Ich gebs zu, manchmal bin ich richtig genervt. Manchmal auch ein wenig ängstlich oder traurig. Manchmal erwarte ich etwas von anderen - das ich nicht kriege - und bin enttäuscht. Manchmal hinterfrage ich alles.
Ich glaube gar nicht, dass sich diese Gefühle auf die äußeren Umstände oder gar Corona beziehen. Vielleicht nicht mal auf die Beschränkungen, die mein Leben gerade hat. Vermutlich wären diesen Gefühle auch sonst da. Ich könnte sie nur leichter und schneller wieder wegschieben. Jetzt muss ich sie aushalten. Und merke, dass sie auch wieder vorübergehen.
Vielleicht ist diese Zeit auch eine gute Gelegenheit für einen inneren Hausputz. All das Gespeicherte darf sich mal zeigen.
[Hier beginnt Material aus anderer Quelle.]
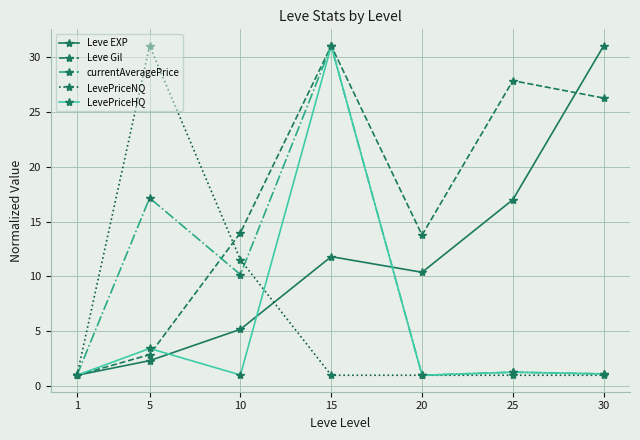

What is the difference between the second highest and second lowest values in the LevePriceHQ series?

2.4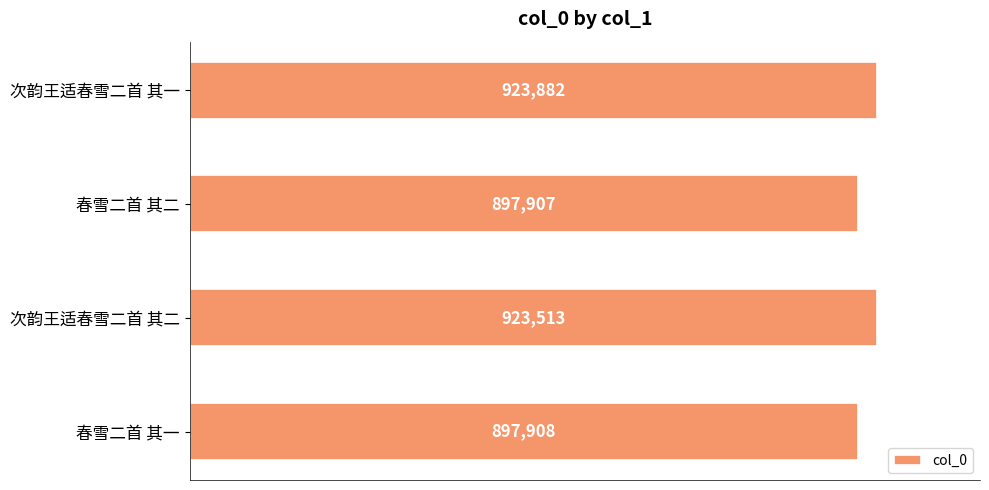

Does the chart contain stacked bars?

No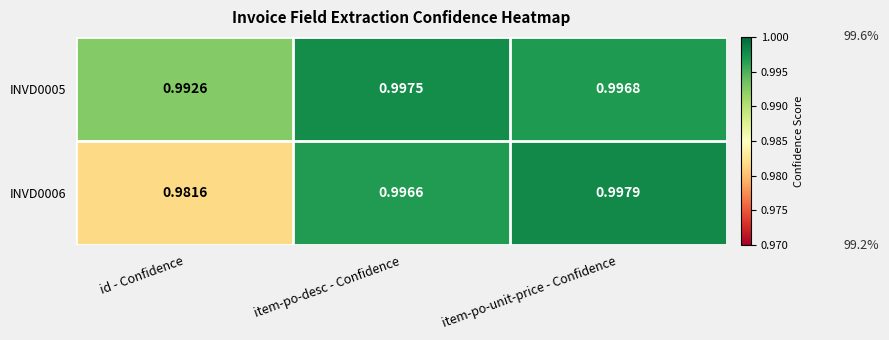

Which category has the lowest value across all series?

id - Confidence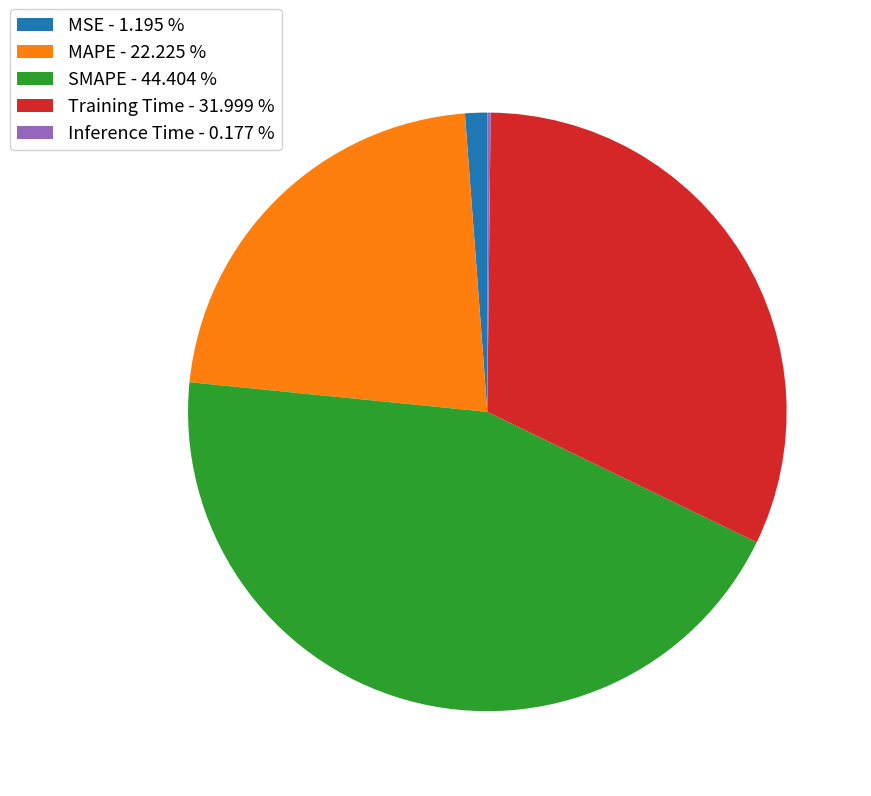

Is it true that Training Time is 18% of the pie?

False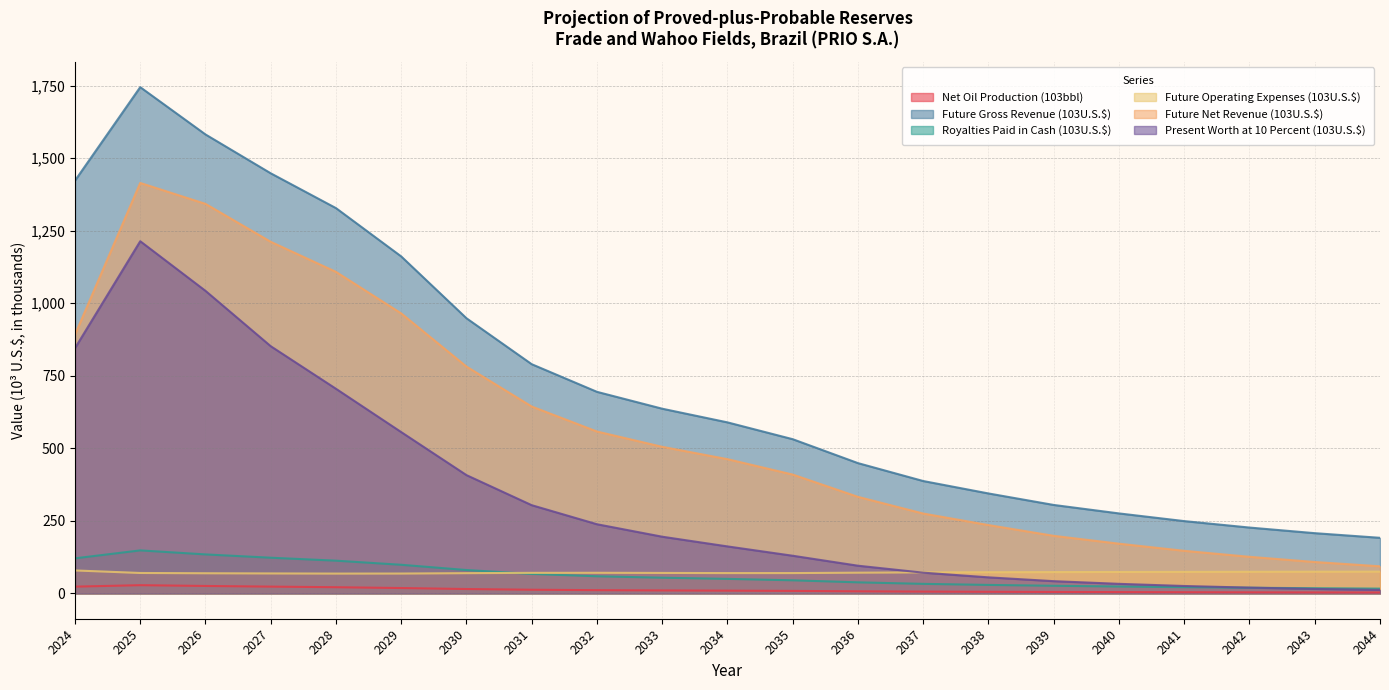

Count the number of categories in the chart.

21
Das heißt aber noch lange nicht, dass ich es aus dem psychischen Keller wieder heraufräume und die Mitte meiner heutigen Seelenwohnung stelle. Ich kann es - mehr oder minder - liebevoll betrachten, vielleicht abstauben, manches in eine Kiste packen, damit ich es später nochmal anschauen kann und manches freundlich entsorgen. Die seelische Müllabfuhr funktioniert ja weiterhin - so wie die äußere.
Allerdings ist mir dabei immer eines klar: Die Gefühle, die sich da so zeigen, haben nicht unbedingt mit meiner heutigen Wirklichkeit zu tun. Die meisten der Gefühle kommen aus der Vergangenheit, sind gespeichert und gelagert - und suchen eben jetzt auch ihre Entsprechung. Ich glaube nicht, dass es die Zeit für schnelle Entscheidungen ist. Natürlich ist es eine gute Zeit so manches zu hinterfragen. Oder Entscheidungen, die vorher schon getroffen wurden, umzusetzen.
Aber aus dem momentanen Gefühlschaos heraus würde ich keine weitreichenden Entschlüsse fassen. Wenn der psychische Keller wieder aufgeräumt ist, der Staub sich gesetzt hat, dann ist oft von selbst vieles wieder klarer.